### RAW DATA
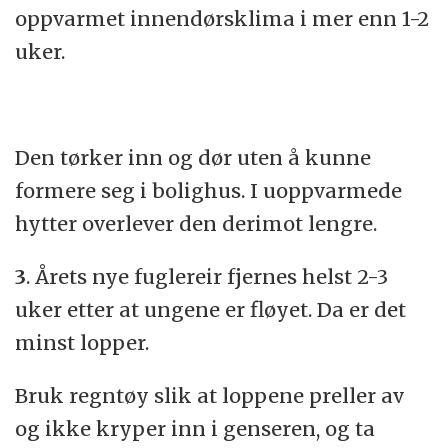
oppvarmet innendørsklima i mer enn 1-2
uker.
Den tørker inn og dør uten å kunne
formere seg i bolighus. I uoppvarmede
hytter overlever den derimot lengre.
3
. Årets nye fuglereir fjernes helst 2-3
uker etter at ungene er fløyet. Da er det
minst lopper.
Bruk regntøy slik at loppene preller av
og ikke kryper inn i genseren, og ta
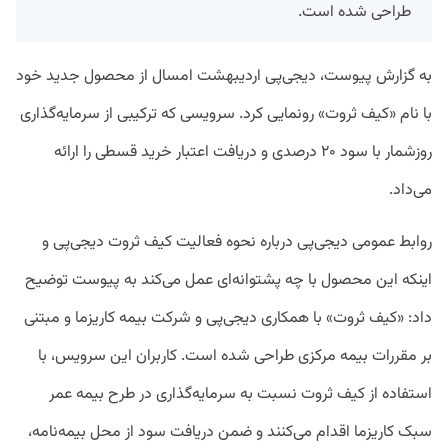
طراحی شده است.
به گزارش پیوست، دیجی‌پی اردیبهشت امسال از محصول جدید خود
با نام «کیف ثروت» رونمایی کرد. سرویسی که ترکیبی از سرمایه‌گذاری
روزشمار با سود ۲۰ درصدی و دریافت اعتبار خرید قسطی را ارائه
می‌داد.
روابط عمومی دیجی‌پی درباره نحوه فعالیت کیف ثروت دیجی‌پی و
اینکه این محصول با چه پشتوانه‌ای عمل می‌کند به پیوست توضیح
داد: «کیف ثروت» با همکاری دیجی‌پی و شرکت بیمه کاریزما و مبتنی
بر مقررات بیمه مرکزی طراحی شده است. کاربران این سرویس، با
استفاده از کیف ثروت نسبت به سرمایه‌گذاری در طرح بیمه عمر
سبک کاریزما اقدام می‌کنند و ضمن دریافت سود از محل بیمه‌نامه،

### WHAT IS BEING ASKED
Print each record exactly as it stands, omitting the pictures.

### EXPECTED OUTPUT
oppvarmet innendørsklima i mer enn 1-2
uker.
Den tørker inn og dør uten å kunne
formere seg i bolighus. I uoppvarmede
hytter overlever den derimot lengre.
3
. Årets nye fuglereir fjernes helst 2-3
uker etter at ungene er fløyet. Da er det
minst lopper.
Bruk regntøy slik at loppene preller av
og ikke kryper inn i genseren, og ta
طراحی شده است.
به گزارش پیوست، دیجی‌پی اردیبهشت امسال از محصول جدید خود
با نام «کیف ثروت» رونمایی کرد. سرویسی که ترکیبی از سرمایه‌گذاری
روزشمار با سود ۲۰ درصدی و دریافت اعتبار خرید قسطی را ارائه
می‌داد.
روابط عمومی دیجی‌پی درباره نحوه فعالیت کیف ثروت دیجی‌پی و
اینکه این محصول با چه پشتوانه‌ای عمل می‌کند به پیوست توضیح
داد: «کیف ثروت» با همکاری دیجی‌پی و شرکت بیمه کاریزما و مبتنی
بر مقررات بیمه مرکزی طراحی شده است. کاربران این سرویس، با
استفاده از کیف ثروت نسبت به سرمایه‌گذاری در طرح بیمه عمر
سبک کاریزما اقدام می‌کنند و ضمن دریافت سود از محل بیمه‌نامه،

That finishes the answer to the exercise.